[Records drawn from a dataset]
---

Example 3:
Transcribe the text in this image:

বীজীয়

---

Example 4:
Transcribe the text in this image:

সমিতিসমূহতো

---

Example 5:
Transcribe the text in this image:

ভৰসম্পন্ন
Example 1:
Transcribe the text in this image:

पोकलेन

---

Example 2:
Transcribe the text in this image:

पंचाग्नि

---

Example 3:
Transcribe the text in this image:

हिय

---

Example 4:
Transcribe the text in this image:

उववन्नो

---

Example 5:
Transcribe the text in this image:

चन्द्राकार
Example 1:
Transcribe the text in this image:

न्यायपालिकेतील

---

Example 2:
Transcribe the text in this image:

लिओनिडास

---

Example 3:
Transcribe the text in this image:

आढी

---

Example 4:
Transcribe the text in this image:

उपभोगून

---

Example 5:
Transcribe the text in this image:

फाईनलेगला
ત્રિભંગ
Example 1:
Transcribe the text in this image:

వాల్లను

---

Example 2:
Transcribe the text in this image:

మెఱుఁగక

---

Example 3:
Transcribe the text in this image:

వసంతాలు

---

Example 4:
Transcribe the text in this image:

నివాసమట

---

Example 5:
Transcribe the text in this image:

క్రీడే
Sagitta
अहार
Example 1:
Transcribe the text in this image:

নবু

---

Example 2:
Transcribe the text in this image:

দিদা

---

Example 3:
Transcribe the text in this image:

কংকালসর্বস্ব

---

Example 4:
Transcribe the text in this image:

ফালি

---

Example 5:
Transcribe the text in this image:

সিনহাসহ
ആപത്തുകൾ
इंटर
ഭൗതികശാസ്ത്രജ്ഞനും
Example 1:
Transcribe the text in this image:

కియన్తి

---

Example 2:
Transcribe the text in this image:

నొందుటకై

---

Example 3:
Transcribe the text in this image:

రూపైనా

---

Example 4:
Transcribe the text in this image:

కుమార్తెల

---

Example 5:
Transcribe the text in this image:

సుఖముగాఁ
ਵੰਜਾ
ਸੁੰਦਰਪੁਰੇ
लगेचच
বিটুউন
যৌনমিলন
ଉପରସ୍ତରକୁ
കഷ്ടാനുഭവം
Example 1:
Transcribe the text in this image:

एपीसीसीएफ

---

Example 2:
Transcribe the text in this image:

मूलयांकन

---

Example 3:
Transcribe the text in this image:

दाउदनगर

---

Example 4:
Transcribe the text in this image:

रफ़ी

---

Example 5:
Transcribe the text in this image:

### WORK ITEM
Set down every entry exactly as it appears.

### EXPECTED OUTPUT
---

Example 3:
Transcribe the text in this image:

বীজীয়

---

Example 4:
Transcribe the text in this image:

সমিতিসমূহতো

---

Example 5:
Transcribe the text in this image:

ভৰসম্পন্ন
Example 1:
Transcribe the text in this image:

पोकलेन

---

Example 2:
Transcribe the text in this image:

पंचाग्नि

---

Example 3:
Transcribe the text in this image:

हिय

---

Example 4:
Transcribe the text in this image:

उववन्नो

---

Example 5:
Transcribe the text in this image:

चन्द्राकार
Example 1:
Transcribe the text in this image:

न्यायपालिकेतील

---

Example 2:
Transcribe the text in this image:

लिओनिडास

---

Example 3:
Transcribe the text in this image:

आढी

---

Example 4:
Transcribe the text in this image:

उपभोगून

---

Example 5:
Transcribe the text in this image:

फाईनलेगला
ત્રિભંગ
Example 1:
Transcribe the text in this image:

వాల్లను

---

Example 2:
Transcribe the text in this image:

మెఱుఁగక

---

Example 3:
Transcribe the text in this image:

వసంతాలు

---

Example 4:
Transcribe the text in this image:

నివాసమట

---

Example 5:
Transcribe the text in this image:

క్రీడే
Sagitta
अहार
Example 1:
Transcribe the text in this image:

নবু

---

Example 2:
Transcribe the text in this image:

দিদা

---

Example 3:
Transcribe the text in this image:

কংকালসর্বস্ব

---

Example 4:
Transcribe the text in this image:

ফালি

---

Example 5:
Transcribe the text in this image:

সিনহাসহ
ആപത്തുകൾ
इंटर
ഭൗതികശാസ്ത്രജ്ഞനും
Example 1:
Transcribe the text in this image:

కియన్తి

---

Example 2:
Transcribe the text in this image:

నొందుటకై

---

Example 3:
Transcribe the text in this image:

రూపైనా

---

Example 4:
Transcribe the text in this image:

కుమార్తెల

---

Example 5:
Transcribe the text in this image:

సుఖముగాఁ
ਵੰਜਾ
ਸੁੰਦਰਪੁਰੇ
लगेचच
বিটুউন
যৌনমিলন
ଉପରସ୍ତରକୁ
കഷ്ടാനുഭവം
Example 1:
Transcribe the text in this image:

एपीसीसीएफ

---

Example 2:
Transcribe the text in this image:

मूलयांकन

---

Example 3:
Transcribe the text in this image:

दाउदनगर

---

Example 4:
Transcribe the text in this image:

रफ़ी

---

Example 5:
Transcribe the text in this image:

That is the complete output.